Mahkemece, Dairemiz bozma ilamına uyularak ve tüm dosya kapsamına göre yapılan yargılama sonucunda; asıl davaya yönelik olarak, 01/11/2004 tarihinde başlayan ve rekabet kurulu kararı gereği 29/09/2010 tarihinde sona eren bayilik sözleşmesi nedeniyle davacı OMV tarafından davalıya ödenen ve sözleşmenin süresinden önce sona ermesi nedeniyle kullanılamayan intifa hakkı için 29/09/2010 - 01/11/2019 tarihleri arasına isabet eden ve kullanılmayan artan süre için 18.181,82 TL intifa bedelinin KDV"si ile birlikte davalının iktisap ettiği 01/03/2005 tarihinden itibaren değişen oranlarda avans faiziyle davalıdan tahsili ile davacıya verilmesine ve fazla istemin reddine, birleşen İstanbul 50. Asliye Ticaret Mahkemesi"nin 2011/276-2012/85 K. sayılı dosyasında verilen kararın ise Yargıtay 19. Hukuk Dairesi kararı ile kesinleşmiş olması nedeniyle yeniden hüküm kurulmasına yer olmadığına karar verilmiştir.
Karara karşı, asıl davada davalı ... vekili ve katılma yoluyla asıl davada davacı vekili tarafından temyiz kanun yoluna başvurulmuştur.
1- Dava, taraflar arasındaki hukuksal ve ekonomik ilişkinin T.C.Rekabet Kurumu’nun tebliğ ve kararları nedeniyle öngörülenden erken sonlanmasından kaynaklanan alacak istemine ilişkindir.

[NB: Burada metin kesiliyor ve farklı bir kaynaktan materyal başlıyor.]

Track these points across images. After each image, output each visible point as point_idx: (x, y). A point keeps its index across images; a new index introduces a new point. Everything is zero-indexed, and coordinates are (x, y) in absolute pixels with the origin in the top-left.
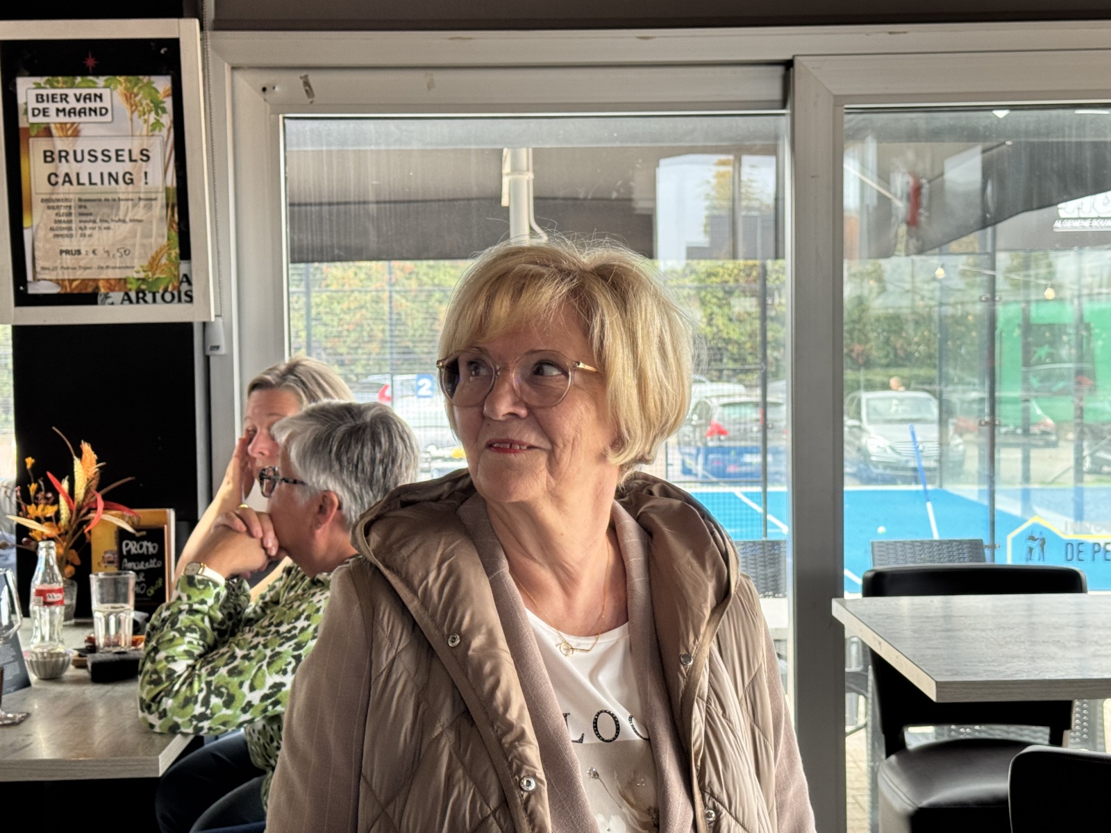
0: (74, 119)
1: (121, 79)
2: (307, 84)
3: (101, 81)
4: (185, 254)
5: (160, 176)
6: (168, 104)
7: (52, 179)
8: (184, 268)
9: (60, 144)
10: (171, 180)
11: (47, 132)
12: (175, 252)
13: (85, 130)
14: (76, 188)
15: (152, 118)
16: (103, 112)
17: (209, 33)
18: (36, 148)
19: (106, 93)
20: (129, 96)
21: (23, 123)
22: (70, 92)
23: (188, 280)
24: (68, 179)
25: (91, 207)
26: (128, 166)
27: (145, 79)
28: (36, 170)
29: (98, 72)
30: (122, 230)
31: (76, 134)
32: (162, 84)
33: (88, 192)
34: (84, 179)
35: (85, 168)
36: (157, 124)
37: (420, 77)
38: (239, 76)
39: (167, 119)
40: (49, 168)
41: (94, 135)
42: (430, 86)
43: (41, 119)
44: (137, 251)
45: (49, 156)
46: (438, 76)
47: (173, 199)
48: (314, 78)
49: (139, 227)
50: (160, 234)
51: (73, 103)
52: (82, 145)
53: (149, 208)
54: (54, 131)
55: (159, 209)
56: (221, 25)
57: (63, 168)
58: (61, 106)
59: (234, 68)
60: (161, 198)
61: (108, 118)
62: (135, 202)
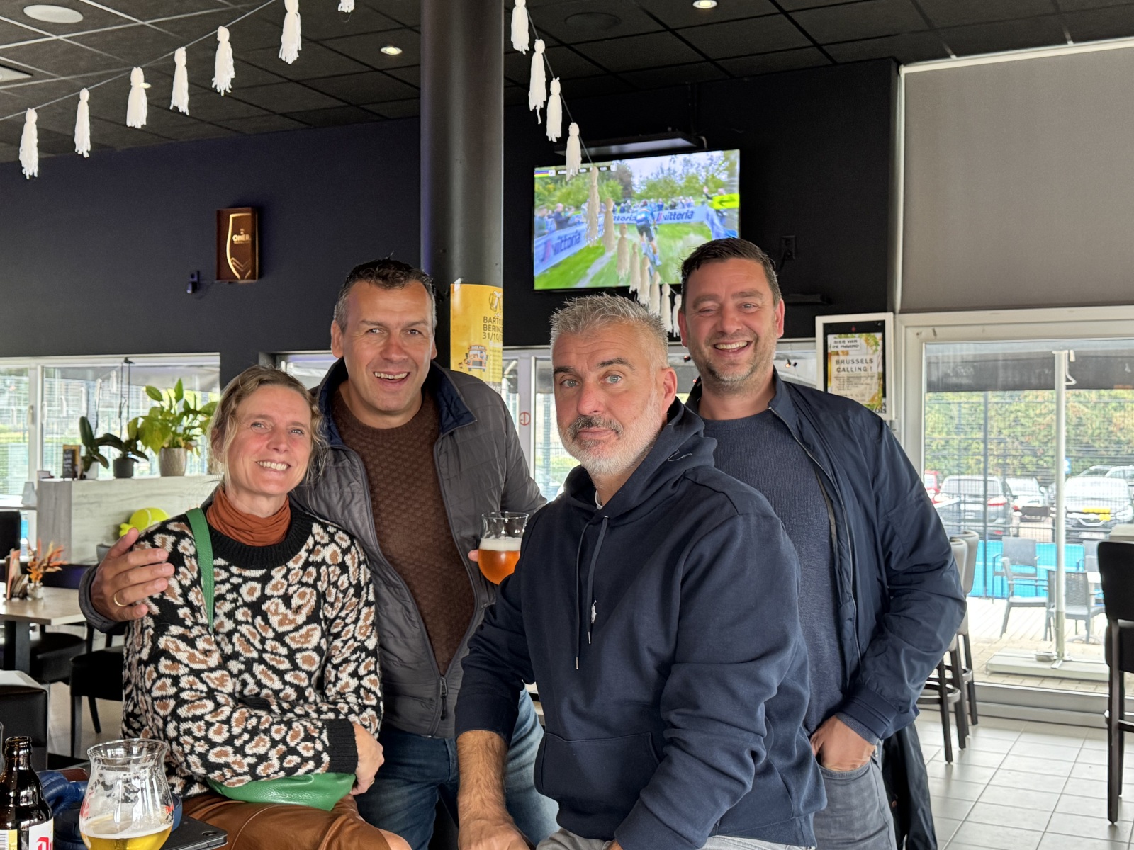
0: (847, 349)
1: (864, 335)
2: (934, 331)
3: (857, 335)
4: (884, 395)
5: (876, 369)
6: (880, 343)
7: (838, 370)
8: (883, 400)
9: (842, 358)
10: (881, 370)
11: (837, 354)
12: (881, 395)
13: (850, 353)
14: (846, 373)
15: (874, 348)
16: (857, 346)
17: (897, 316)
18: (833, 360)
19: (858, 339)
20: (867, 340)
21: (829, 351)
22: (846, 340)
23: (885, 405)
24: (844, 370)
25: (851, 380)
26: (865, 365)
27: (872, 334)
28: (833, 367)
29: (856, 332)
30: (862, 387)
31: (847, 354)
32: (879, 336)
33: (851, 374)
34: (850, 370)
35: (850, 366)
36: (876, 350)
37: (980, 328)
38: (909, 330)
39: (880, 348)
40: (838, 366)
41: (854, 354)
42: (983, 331)
43: (835, 349)
44: (867, 395)
45: (838, 362)
46: (986, 327)
47: (881, 376)
48: (937, 330)
49: (868, 387)
50: (876, 388)
51: (847, 344)
52: (849, 358)
53: (872, 379)
54: (840, 353)
55: (875, 380)
56: (902, 312)
57: (842, 366)
58: (843, 344)
59: (906, 327)
60: (876, 376)
61: (859, 348)
62: (867, 377)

Mahkemece, Dairemiz bozma ilamına uyulmak suretiyle intifa bedelinin kullanılmayan kalan süreye isabet eden miktarına hükmedilmiştir. Ancak, hüküm kısmında “davalıdan” şeklinde ifade edildiğinden hükmedilen meblağın hangi davalıdan tahsili ile davacı tarafa verileceği açık değildir. Zira dava, ... ve ... A.Ş. hasım gösterilmek suretiyle açılmıştır. Bu durumda, davacı vekilinin katılma yoluyla temyiz isteminin kabulü ile sözkonusu karışıklığın giderilmesi bakımından kararın bozulmasına karar verilmesi gerekmiştir.
2- Bozma sebep ve şekline göre, davalı ...’in temyiz itirazlarının şimdilik incelenmesine yer olmadığına karar verilmesi gerekmiştir.
SONUÇ: Yukarıda (1) numaralı bentte açıklanan nedenlerle, davacı vekilinin katılma yoluyla temyiz isteminin kabulü ile kararın BOZULMASINA, (2) numaralı bentte açıklanan nedenlerle davalı ... vekilinin temyiz itirazlarının bu aşamada incelenmesine yer olmadığına, ödedikleri peşin temyiz harcının istekleri halinde temyiz eden asıl davada davalı ... ve katılma yoluyla asıl davada davacıya iadesine, 24/11/2021 tarihinde oybirliğiyle karar verildi.